In dreams, we often find ourselves back in the old place, a childhood home or a home we shared with a former partner. Being back in the old place could be a journey back across time, or into a parallel reality in which a parallel self never left the old situation – and/or an invitation to reclaim vital soul energy and identity we left behind when we made a major life change. 

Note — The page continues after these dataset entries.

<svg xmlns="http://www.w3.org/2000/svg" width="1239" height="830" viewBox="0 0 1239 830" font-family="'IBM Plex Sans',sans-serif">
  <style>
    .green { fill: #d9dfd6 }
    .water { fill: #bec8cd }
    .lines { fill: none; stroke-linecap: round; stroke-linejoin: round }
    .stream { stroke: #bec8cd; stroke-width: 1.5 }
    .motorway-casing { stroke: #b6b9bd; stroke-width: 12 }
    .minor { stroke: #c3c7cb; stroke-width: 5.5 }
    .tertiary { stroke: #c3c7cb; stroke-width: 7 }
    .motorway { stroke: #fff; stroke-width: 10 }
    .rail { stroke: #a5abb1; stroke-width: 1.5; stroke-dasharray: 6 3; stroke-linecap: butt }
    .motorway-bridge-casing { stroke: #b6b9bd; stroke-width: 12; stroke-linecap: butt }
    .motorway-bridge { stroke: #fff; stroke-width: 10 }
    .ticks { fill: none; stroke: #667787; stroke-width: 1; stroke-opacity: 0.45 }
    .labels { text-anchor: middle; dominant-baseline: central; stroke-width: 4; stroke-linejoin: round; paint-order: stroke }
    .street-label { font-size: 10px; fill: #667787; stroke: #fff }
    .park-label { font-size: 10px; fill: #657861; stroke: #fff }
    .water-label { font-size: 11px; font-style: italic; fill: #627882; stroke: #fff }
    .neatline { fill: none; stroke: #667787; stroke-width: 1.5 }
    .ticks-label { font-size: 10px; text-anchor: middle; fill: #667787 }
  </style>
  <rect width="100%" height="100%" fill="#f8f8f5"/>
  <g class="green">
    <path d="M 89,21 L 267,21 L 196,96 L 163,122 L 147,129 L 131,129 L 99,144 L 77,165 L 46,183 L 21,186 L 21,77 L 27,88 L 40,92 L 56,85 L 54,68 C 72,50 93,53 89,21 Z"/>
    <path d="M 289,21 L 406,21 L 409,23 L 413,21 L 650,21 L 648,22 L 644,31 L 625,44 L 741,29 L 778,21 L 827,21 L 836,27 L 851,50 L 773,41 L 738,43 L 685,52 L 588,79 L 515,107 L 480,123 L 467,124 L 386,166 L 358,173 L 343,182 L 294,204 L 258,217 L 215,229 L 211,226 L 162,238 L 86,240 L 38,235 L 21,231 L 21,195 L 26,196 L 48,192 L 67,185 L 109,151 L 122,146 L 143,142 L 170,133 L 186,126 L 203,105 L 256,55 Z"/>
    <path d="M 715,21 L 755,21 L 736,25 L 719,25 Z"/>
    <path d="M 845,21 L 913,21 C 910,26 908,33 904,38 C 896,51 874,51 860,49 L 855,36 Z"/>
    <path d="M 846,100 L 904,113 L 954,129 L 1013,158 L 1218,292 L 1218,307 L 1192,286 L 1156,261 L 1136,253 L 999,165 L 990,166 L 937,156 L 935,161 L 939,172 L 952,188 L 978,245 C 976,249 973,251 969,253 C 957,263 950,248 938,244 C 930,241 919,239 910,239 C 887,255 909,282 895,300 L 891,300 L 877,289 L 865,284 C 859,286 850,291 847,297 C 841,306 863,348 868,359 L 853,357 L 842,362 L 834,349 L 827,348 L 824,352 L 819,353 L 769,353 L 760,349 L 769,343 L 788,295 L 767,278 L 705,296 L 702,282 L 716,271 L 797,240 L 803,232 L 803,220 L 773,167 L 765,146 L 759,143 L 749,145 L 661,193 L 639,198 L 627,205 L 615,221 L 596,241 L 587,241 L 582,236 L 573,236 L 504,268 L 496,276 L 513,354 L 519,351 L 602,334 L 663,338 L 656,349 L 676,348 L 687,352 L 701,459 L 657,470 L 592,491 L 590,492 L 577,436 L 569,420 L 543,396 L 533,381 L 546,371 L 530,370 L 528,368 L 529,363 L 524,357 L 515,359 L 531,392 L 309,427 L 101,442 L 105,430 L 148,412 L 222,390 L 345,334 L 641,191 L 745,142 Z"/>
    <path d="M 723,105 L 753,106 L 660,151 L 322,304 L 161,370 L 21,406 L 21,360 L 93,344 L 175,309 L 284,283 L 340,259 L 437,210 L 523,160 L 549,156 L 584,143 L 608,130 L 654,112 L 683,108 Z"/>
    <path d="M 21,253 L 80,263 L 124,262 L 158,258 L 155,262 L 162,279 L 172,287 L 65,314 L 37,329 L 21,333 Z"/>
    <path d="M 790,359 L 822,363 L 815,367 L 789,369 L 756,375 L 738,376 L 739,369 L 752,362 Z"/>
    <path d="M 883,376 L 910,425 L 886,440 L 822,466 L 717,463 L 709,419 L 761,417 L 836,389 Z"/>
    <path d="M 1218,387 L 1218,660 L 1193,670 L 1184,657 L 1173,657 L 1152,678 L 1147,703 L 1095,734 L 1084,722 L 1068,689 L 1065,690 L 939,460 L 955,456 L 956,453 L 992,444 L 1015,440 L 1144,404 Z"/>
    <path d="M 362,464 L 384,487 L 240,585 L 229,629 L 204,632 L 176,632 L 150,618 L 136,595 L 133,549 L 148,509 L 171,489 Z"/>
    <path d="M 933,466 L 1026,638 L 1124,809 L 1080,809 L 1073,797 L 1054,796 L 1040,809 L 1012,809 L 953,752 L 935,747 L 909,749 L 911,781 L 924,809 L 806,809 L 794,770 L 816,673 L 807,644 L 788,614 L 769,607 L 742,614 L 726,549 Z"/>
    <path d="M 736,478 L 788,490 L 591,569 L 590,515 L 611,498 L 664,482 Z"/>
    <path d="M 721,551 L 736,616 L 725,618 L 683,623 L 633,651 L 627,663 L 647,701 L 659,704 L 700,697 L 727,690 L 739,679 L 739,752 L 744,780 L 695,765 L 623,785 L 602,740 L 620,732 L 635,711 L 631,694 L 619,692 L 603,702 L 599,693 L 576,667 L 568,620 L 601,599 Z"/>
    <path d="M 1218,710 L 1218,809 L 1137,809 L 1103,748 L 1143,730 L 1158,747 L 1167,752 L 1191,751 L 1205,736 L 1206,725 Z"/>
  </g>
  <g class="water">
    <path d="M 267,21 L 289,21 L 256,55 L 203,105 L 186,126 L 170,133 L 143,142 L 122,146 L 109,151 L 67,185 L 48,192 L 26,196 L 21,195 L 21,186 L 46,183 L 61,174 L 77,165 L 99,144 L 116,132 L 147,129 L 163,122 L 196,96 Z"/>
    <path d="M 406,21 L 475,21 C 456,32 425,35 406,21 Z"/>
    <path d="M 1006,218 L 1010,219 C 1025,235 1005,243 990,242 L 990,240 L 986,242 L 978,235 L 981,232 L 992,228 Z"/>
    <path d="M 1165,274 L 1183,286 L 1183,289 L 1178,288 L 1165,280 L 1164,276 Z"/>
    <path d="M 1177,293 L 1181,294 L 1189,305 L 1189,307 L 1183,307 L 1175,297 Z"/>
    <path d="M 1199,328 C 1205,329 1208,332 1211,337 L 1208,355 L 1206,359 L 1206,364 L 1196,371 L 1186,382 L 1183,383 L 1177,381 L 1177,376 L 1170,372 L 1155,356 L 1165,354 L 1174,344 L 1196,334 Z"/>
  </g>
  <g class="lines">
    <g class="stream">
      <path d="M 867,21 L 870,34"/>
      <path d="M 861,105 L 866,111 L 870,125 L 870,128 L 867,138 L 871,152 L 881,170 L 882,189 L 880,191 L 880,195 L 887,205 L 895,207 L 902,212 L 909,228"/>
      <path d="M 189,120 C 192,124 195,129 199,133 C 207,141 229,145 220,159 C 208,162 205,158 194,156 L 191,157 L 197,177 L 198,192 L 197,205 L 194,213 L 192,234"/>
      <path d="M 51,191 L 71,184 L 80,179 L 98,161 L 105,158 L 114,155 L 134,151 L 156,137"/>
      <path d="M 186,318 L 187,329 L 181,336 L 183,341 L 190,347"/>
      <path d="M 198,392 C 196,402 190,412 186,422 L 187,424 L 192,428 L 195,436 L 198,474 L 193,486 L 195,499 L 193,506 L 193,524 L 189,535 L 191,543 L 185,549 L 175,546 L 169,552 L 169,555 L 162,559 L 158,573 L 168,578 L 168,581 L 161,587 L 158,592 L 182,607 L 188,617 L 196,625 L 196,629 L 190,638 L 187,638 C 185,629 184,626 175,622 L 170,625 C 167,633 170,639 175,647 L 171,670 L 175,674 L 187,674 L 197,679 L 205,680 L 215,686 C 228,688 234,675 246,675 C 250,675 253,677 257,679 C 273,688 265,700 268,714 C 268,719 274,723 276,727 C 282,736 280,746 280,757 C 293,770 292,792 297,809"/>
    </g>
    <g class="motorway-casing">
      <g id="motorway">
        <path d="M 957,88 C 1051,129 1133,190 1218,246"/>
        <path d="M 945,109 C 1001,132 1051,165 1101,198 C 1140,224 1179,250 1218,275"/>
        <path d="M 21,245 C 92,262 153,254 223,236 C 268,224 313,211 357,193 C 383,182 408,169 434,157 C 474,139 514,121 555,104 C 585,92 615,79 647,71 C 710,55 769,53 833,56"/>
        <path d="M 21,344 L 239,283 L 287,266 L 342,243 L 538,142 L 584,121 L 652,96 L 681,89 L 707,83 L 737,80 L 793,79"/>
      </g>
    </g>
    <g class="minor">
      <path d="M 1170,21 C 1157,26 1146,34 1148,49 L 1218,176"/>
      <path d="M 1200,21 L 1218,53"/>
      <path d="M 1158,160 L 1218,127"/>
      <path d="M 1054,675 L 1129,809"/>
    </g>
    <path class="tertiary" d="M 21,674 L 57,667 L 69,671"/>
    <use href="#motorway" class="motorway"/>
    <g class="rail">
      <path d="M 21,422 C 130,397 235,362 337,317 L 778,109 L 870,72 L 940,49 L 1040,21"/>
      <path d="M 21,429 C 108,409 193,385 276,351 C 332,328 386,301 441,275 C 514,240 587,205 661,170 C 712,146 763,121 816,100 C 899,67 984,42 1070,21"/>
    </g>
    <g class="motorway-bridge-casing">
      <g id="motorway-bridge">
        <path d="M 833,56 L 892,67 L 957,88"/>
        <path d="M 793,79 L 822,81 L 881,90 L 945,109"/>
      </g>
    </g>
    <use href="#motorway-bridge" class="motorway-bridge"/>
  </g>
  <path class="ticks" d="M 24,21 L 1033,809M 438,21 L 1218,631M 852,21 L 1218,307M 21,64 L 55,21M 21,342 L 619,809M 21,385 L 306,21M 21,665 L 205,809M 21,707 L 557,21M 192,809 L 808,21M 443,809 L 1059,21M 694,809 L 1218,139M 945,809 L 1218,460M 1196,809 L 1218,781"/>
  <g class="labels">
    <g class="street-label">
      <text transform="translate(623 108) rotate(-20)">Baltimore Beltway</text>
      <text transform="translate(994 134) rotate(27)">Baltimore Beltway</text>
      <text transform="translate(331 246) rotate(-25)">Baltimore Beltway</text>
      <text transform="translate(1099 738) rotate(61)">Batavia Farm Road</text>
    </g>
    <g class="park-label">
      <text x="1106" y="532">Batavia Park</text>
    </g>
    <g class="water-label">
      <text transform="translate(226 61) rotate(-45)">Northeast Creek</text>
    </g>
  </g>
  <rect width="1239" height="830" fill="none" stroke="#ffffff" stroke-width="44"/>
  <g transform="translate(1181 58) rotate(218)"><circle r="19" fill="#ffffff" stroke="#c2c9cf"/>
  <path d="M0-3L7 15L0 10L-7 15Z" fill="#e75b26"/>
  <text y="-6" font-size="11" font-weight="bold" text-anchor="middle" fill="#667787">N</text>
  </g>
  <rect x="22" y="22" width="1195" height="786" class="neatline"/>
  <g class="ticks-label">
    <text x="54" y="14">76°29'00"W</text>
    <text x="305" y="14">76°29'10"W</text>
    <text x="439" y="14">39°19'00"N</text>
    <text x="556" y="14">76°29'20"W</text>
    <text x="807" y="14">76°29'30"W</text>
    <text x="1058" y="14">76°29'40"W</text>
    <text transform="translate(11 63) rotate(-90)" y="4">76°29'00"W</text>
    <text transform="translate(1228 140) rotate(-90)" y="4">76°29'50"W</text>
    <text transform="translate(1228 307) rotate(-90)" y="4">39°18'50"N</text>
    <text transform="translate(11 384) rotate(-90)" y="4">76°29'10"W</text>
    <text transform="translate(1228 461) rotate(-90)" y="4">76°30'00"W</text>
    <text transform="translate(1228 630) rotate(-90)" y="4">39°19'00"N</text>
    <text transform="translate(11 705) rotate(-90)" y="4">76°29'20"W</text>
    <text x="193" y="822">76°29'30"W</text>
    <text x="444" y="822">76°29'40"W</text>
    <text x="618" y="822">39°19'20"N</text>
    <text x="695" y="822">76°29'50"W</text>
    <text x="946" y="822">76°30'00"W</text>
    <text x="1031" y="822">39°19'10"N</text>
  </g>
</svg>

There are dream houses that are not of this world, places of learning and adventure and initiation in the Imaginal Realm. These may be places of encounter with a second self, an aspect of our multidimensional Self. Over many years, I have found myself traveling in dreams to an old house on a canal in Europe, the home of an eccentric scholar who is something of a magus, with an extraordinary library and collection of working tools of magic. It took me a couple of visits before I recognized that this dream house belongs to me,
Jung’s dream of a “many-storied house” led him for the first time to the concept of the “collective unconscious” (and also to his rift with Freud, who refused to accept the depth of this dream). Jung found in his multi-level dream house a “structural diagram of the human psyche.” In the dream, he became aware that there was a story below the respectable middle-class environment in which he was living. When he went downstairs, he found successive stories below his previous consciousness: a darkened floor with medieval furnishings, and below that a beautifully vaulted Roman cellar, and down below that – when he lifted a stone slab by a ring – a primal cave with scattered bones and pottery and the two skulls.
An artist and active dreamer named Valerie reports an interesting twist on this theme. She had often dreamed of a childhood home. When she returned to this place through conscious dream reentry, supported by a group of active dreamers who accompanied her into the dreamscape as trackers (aided by shamanic drumming) she was able to contact and reclaim the energy and gifts of a younger self, a moving exercise in soul recovery healing. Since then, she tells me, she’s been dreaming of a house that is situated somewhere near the old place but is unknown to her in ordinary reality. In successive dreams, she is looking out the front window at the road. There’s an anomaly. Sometimes the dream house is situated on top of a hill, so she is looking down on the road. Sometimes the dream house it located down the slope of the hill, so she is looking up. “I feel I’m looking at my life road, and the dream is reminding me that I can change my perspective.”
Valerie is continuing to explore this intriguing dream house, with her artist’s hand as well as her mind. The colored drawings are from a series in her journal.